## WHAT YOU ARE ASKED TO DO:
Of the entries below, restate word for word only the section that runs from the line with "1064V1094L227 1095 226" to the line with "165 100 923", counting both ends.

## ENTRIES SHOWN:
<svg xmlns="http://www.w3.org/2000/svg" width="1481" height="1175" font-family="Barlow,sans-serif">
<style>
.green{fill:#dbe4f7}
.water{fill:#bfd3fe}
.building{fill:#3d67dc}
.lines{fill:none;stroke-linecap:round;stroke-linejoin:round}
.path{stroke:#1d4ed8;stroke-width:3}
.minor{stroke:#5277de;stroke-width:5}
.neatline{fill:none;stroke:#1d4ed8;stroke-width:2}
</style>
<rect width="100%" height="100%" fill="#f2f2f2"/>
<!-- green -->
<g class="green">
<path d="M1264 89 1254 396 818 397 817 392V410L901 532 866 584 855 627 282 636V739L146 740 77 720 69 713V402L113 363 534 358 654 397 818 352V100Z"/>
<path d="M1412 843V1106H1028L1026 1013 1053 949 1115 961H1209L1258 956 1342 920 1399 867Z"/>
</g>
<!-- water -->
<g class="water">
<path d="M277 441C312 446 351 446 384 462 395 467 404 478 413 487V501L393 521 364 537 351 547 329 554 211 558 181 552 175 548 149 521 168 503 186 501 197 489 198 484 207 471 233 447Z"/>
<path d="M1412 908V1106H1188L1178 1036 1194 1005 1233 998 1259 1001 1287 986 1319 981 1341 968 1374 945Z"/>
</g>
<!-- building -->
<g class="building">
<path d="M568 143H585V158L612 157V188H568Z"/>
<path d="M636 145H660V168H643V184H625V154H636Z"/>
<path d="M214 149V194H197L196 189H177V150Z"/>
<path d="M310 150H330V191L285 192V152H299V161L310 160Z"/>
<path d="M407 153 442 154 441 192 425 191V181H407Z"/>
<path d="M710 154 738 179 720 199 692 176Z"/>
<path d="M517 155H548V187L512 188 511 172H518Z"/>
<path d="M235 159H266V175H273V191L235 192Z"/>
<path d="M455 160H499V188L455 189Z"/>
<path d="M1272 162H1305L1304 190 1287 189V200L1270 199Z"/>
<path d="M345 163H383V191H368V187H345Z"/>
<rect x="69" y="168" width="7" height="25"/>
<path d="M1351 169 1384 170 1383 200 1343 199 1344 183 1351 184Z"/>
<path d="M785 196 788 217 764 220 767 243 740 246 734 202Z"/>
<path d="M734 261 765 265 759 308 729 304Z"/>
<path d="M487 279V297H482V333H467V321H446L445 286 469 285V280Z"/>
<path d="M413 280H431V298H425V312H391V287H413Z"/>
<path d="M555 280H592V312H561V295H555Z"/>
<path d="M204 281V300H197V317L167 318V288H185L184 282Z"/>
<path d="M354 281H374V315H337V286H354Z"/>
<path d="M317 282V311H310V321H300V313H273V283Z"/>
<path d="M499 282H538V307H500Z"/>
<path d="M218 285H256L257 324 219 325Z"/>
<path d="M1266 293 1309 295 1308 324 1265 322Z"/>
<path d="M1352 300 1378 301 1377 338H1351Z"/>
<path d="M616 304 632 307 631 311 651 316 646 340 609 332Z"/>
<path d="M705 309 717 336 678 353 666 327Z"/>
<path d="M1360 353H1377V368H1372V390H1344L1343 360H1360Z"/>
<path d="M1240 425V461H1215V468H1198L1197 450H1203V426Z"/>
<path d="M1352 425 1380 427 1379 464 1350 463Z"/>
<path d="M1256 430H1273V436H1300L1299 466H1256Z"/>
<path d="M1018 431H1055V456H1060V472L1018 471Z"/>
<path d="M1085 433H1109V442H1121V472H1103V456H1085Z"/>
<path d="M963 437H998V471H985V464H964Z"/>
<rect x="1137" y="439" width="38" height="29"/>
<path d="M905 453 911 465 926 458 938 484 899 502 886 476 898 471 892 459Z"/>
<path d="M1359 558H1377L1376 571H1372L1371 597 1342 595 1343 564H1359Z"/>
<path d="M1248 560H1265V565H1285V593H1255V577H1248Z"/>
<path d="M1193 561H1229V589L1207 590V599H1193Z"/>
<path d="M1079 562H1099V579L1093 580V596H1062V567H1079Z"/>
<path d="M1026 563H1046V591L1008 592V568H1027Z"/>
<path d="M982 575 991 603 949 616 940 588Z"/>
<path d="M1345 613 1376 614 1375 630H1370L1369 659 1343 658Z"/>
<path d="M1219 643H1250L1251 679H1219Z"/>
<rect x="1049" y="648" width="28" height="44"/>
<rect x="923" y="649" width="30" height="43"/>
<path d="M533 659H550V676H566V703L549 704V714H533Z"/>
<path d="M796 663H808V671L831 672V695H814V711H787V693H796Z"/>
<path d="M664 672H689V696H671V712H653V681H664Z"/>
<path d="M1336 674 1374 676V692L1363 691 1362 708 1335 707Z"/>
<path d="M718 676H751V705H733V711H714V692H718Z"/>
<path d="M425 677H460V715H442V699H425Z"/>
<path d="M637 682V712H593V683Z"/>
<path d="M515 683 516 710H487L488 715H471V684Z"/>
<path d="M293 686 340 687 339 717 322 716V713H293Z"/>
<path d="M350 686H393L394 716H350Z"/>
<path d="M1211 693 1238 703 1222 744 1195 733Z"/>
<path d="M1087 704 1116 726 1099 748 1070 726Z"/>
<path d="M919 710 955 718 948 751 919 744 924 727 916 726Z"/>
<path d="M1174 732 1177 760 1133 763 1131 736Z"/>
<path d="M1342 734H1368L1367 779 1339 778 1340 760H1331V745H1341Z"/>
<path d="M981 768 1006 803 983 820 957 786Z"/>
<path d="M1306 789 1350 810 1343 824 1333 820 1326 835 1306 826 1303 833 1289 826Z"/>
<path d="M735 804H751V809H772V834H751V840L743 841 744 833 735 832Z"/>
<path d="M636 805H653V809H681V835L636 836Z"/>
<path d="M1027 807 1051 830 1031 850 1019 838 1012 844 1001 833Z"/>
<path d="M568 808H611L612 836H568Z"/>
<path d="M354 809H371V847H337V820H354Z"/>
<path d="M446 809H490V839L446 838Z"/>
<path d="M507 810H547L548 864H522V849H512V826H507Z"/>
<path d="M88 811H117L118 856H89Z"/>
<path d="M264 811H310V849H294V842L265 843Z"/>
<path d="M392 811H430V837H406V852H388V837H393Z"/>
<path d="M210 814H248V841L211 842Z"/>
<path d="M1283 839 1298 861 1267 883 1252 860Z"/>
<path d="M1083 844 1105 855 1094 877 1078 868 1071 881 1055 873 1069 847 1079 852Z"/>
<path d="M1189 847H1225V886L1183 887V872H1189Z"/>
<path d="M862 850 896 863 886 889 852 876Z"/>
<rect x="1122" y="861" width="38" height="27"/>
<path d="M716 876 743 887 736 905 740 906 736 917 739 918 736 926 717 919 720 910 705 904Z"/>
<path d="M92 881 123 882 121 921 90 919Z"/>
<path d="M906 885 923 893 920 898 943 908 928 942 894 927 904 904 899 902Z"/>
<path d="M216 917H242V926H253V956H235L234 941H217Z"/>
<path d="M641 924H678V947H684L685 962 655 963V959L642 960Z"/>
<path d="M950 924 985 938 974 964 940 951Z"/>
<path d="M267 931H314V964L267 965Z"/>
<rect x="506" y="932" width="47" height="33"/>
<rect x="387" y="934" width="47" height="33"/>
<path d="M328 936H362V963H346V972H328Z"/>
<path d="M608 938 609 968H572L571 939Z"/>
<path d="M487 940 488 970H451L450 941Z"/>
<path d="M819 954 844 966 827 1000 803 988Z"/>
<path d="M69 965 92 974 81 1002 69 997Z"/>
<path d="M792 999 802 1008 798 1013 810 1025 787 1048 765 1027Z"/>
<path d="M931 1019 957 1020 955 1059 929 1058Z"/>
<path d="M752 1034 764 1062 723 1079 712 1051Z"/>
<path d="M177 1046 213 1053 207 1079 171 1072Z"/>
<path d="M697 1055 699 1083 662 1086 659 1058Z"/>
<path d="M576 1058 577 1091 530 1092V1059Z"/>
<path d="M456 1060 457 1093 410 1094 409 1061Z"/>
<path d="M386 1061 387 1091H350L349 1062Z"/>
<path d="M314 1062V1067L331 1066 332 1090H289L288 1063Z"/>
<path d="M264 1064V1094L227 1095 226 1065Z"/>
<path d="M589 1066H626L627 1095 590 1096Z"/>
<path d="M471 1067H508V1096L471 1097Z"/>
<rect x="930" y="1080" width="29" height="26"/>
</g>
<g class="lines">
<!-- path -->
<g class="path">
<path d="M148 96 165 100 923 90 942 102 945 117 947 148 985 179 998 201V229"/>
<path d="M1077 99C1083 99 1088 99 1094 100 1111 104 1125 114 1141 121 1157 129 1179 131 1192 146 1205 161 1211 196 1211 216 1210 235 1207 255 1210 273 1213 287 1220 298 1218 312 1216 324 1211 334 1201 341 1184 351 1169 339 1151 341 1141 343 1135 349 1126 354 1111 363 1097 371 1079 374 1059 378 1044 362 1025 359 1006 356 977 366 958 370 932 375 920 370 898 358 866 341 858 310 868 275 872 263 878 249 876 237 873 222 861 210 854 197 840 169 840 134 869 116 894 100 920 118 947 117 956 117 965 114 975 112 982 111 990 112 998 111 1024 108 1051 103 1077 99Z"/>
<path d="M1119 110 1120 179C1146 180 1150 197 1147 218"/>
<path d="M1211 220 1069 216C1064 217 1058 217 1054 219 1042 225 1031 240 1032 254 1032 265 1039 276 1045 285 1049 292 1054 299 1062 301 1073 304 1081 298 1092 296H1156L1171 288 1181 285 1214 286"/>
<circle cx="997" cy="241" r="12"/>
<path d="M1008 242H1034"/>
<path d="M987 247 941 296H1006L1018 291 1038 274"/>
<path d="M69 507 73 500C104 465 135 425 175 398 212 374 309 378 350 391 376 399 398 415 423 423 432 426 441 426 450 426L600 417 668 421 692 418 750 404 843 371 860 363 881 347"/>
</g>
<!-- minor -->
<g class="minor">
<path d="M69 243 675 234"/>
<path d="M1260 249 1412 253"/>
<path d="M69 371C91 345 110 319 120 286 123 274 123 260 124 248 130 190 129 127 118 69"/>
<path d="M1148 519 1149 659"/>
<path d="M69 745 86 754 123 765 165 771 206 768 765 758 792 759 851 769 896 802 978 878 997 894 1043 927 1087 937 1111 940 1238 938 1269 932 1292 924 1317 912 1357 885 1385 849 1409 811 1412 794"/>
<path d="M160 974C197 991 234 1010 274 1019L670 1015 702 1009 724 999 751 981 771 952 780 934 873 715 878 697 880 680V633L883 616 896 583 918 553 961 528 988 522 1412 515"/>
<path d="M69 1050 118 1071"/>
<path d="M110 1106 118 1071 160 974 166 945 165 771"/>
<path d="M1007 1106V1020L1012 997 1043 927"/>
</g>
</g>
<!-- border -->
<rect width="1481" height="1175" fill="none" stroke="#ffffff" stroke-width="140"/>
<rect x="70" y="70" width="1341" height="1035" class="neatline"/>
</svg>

## ANSWER TO THE EXERCISE:
<path d="M264 1064V1094L227 1095 226 1065Z"/>
<path d="M589 1066H626L627 1095 590 1096Z"/>
<path d="M471 1067H508V1096L471 1097Z"/>
<rect x="930" y="1080" width="29" height="26"/>
</g>
<g class="lines">
<!-- path -->
<g class="path">
<path d="M148 96 165 100 923 90 942 102 945 117 947 148 985 179 998 201V229"/>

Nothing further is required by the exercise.